He wants war. He wants it to be his way, or no way.
That’s the word that’s emerging from Trump’s legal camp, regarding the departure of lead attorney, John Dowd, as well as Trump’s strategy moving forward.
Among other ideas that are reportedly being floated, the president is considering creating an alternate “West Wing” that will be without a chief of staff, and surrounding himself with a gaggle of brownnosers, willing to let him be every inch the reprobate embarrassment that John Kelly has desperately sought to disguise from the world.
There will be four “co-equal principals,” reporting to nobody but Trump.
No, he’s not about to fire John Kelly, for now, but he’s apparently signaling that John Kelly’s position will be for appearances, only.
“He was f**king excited and jubilant,” said one Trump friend who spoke to him in recent days. “He was like, everything’s great and these f**kers in the media are beside themselves.”
He’s charging ahead, just as special counsel Robert Mueller’s investigation is turning more specifically to Trump, himself.
Recently, Mueller crossed one of Trump’s so-called “red lines,” by issuing subpoenas regarding the Trump Organization’s business practices. He’s also requested a face-to-face with the president.
In the days since Mueller issued the subpoena, Trump has been on the attack. Last Saturday, Trump encouraged Dowd to call for an end to the Russia probe, a source told me. On Sunday, Trump blasted Mueller as partisan, tweeting: “Why does the Mueller team have 13 hardened Democrats, some big Crooked Hillary supporters, and Zero Republicans?” And on Monday, he retained combative lawyer Joseph diGenova, who once declared on Fox News that the Justice Department was framing Trump with a “false crime.”
And today, Dowd could no longer resist the pressure and resigned as Trump’s top attorney.
Ty Cobb has been the lawyer overseeing the president’s response to Mueller, and he has urged him to play it cool. After doing it his way for months, however, insiders say Trump is tired of Cobb’s “go along to get along” strategy.
In private, Trump friends and outside advisers have been stoking his desire to go on the offensive for months. Trump has heard that his lawyers are “idiots”; that Mueller’s probe is a “coup d’etat”; and that Trump’s only crime is having “won the election.”
He’s hearing a lot of that from his lackeys over at Fox News.
And following that line of thinking, he’s looking for tough lawyers that will let him tweet and insult himself out of trouble.

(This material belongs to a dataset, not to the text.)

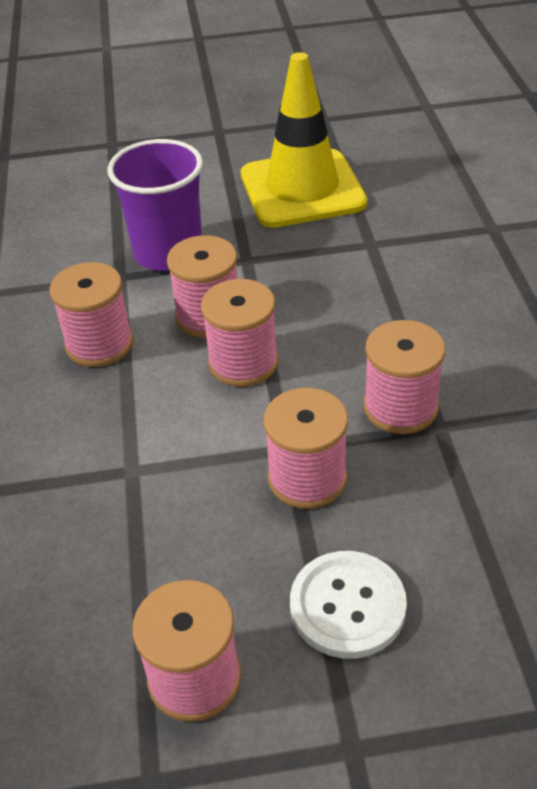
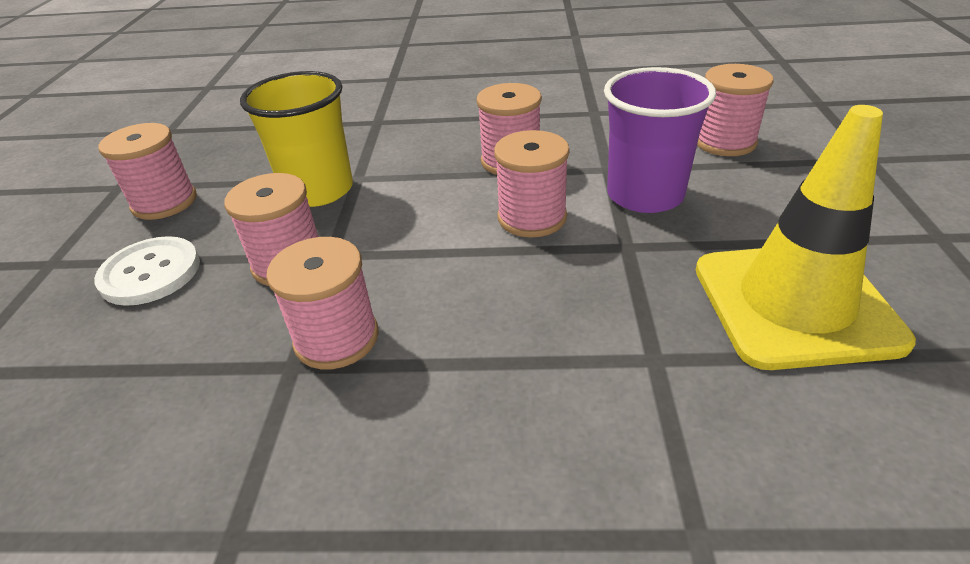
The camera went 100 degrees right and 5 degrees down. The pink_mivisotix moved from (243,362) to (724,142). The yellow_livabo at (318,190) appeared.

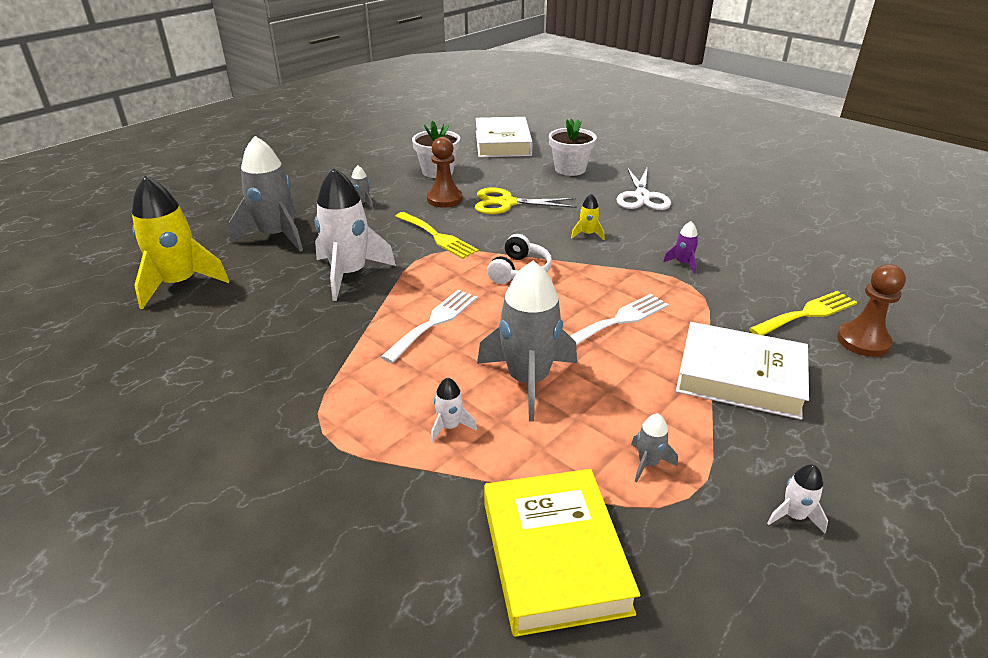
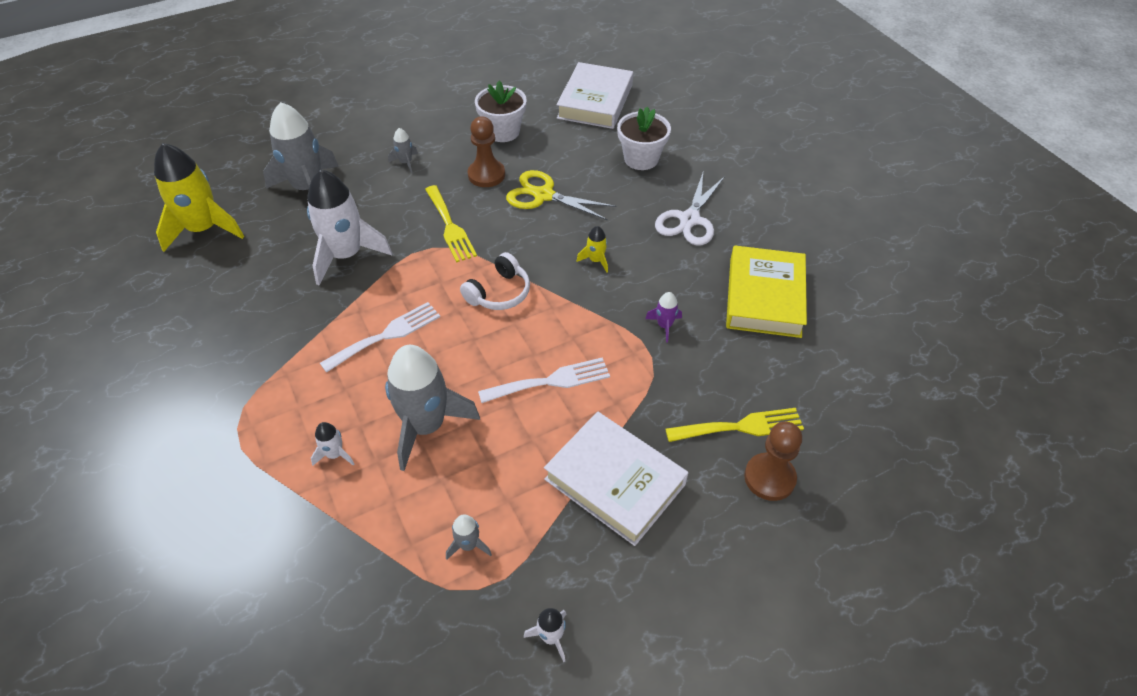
The camera went 20 degrees right and 15 degrees up. The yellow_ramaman moved from (554,555) to (764,297).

In recent days, he has made overtures to Emmet Flood, a veteran of Bill Clinton’s impeachment defense team, as well as Ted Olson, George W. Bush’s solicitor general. (Olson declined.) Their reticence highlights a larger problem for Trump: no heavy-hitting white-shoe law firm seems to want to represent him. According to two former administration officials, before hiring Cobb last summer, Trump was turned down by major white-shoe law firms that would have normally jumped at the opportunity to represent a president.
That, and they likely want to get paid.
His latest addition, diGenova, was recommended by David Bossie and Fox News harridan, Judge Jeanine Pirro.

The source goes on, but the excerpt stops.